Bir gün Hasan feci halde ishal olmuş, ishal yer mekan zaman tanımıyor tabii. Sonunda doktora gitmiş ürolog:
- Seni hastaneye yatırmamız lazım, der.
Hasan da garibim ne yapsın kabul etmiş etmeyip de altına mı doldursun. Neyse Hasan'ı üroloji yerine yanlışlıkla psikoloji servisine yatırmazlar mı! Neyse aradan biraz zaman geçer Hasan'ı muayene eden üroloğun psikoloji polikliniğine yolu düşer. Birde ne görsün bizim Hasan, doktor şaşırır doğal olarak:
- Sen ne arıyorsun burada?
- Beni buraya yatırdılar.
- Eeeee geçti mi bari ishalin?
- Yok geçmedi ama artık pek kafaya takmıyorum.
Vatandaşın biri, gecenin geç saatinde hastalanan karısı için doktor aramaya çıkmış. Çevredeki büyük bir apartmanı görünce:
— Belki burada oturan bir doktor vardır, gidip zillere bir bakayım, diye düşünmüş.

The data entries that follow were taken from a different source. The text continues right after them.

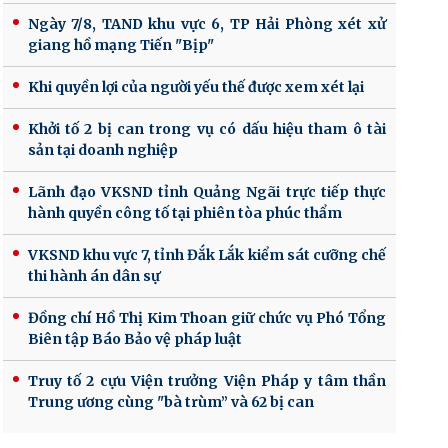
Ngày 7/8, TAND khu vực 6, TP Hải Phòng xét xử
giang hồ mạng Tiến "Bịp"
Khi quyền lợi của người yếu thế được xem xét lại
Khởi tố 2 bị can trong vụ có dấu hiệu tham ô tài
sản tại doanh nghiệp
Lãnh đạo VKSND tỉnh Quảng Ngãi trực tiếp thực
hành quyền công tố tại phiên tòa phúc thẩm
VKSND khu vực 7, tỉnh Đắk Lắk kiểm sát cưỡng chế
thi hành án dân sự
Đồng chí Hồ Thị Kim Thoan giữ chức vụ Phó Tổng
Biên tập Báo Bảo vệ pháp luật
Truy tố 2 cựu Viện trưởng Viện Pháp y tâm thần
Trung ương cùng "bà trùm” và 62 bị can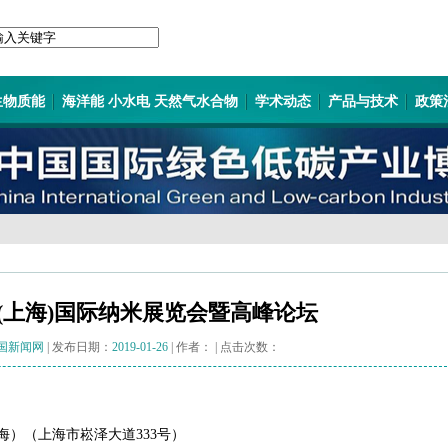
生物质能
海洋能 小水电 天然气水合物
学术动态
产品与技术
政策
(上海)国际纳米展览会暨高峰论坛
国新闻网
| 发布日期：
2019-01-26
| 作者：
| 点击次数：
海）（上海市崧泽大道333号）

Gerçekten de zillerde "Dr." bulunan bir isme rastlamış. Hemen zile basmış, kapı açılmış ve zilde numarası yazılı daireye çıkmış, Kapıyı açan kişiye:
— Doktor Beyi görecektim, acil hastamız var da, demiş.
Kapıdaki adam:
— Doktor benim, ama maalesef hastanıza yardımcı olamam. Çünkü ben tıp doktoru değil, felsefe doktoruyum, diye açıklama yapmış.
Hasta sahibi de:
— Allah Allah! Ne hastalıklar çıkmış da haberimiz yok! Demiş.
Doktorun biri hastasının yanına gelir ve konuşmaya başlar:
- Size bir iyi, bir de kötü haberim var Önce kötü haberi söyleyeyim isterseniz Hımm, maalesef yanlış bacağınızı kesmişiz Çok üzgünüz Ama iyi habere sevineceksiniz! Öteki bacağınız iyileşiyor."